## What to work on
Using the data below, return all lines in which "Threads" appears.

┄┄┄┄┄┄┄┄┄┄┄┄┄┄┄┄┄┄┄┄

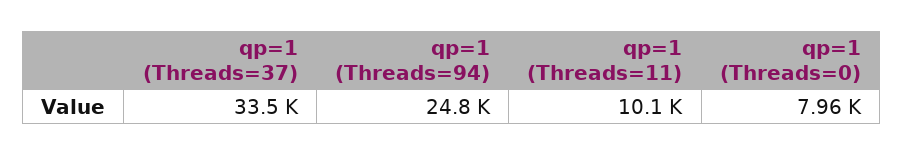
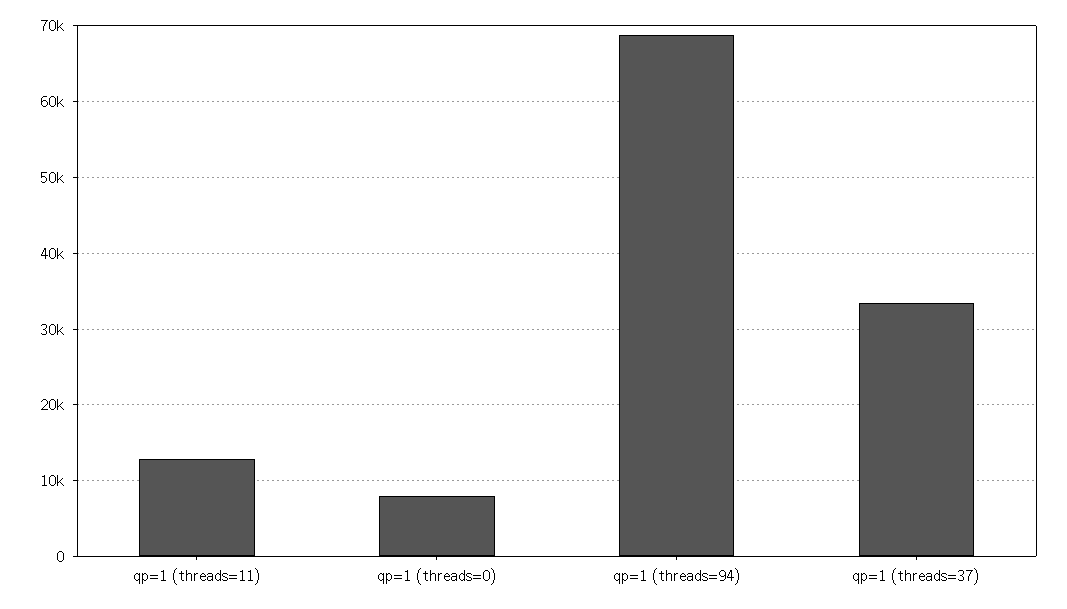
  {
    "qp=1 (Threads=37)": 33500,
-   "qp=1 (Threads=94)": 24800,
+   "qp=1 (Threads=94)": 69000,
-   "qp=1 (Threads=11)": 10100,
+   "qp=1 (Threads=11)": 13000,
    "qp=1 (Threads=0)": 7960
  }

┄┄┄┄┄┄┄┄┄┄┄┄┄┄┄┄┄┄┄┄

## Finished task
    "qp=1 (Threads=37)": 33500,
-   "qp=1 (Threads=94)": 24800,
+   "qp=1 (Threads=94)": 69000,
-   "qp=1 (Threads=11)": 10100,
+   "qp=1 (Threads=11)": 13000,
    "qp=1 (Threads=0)": 7960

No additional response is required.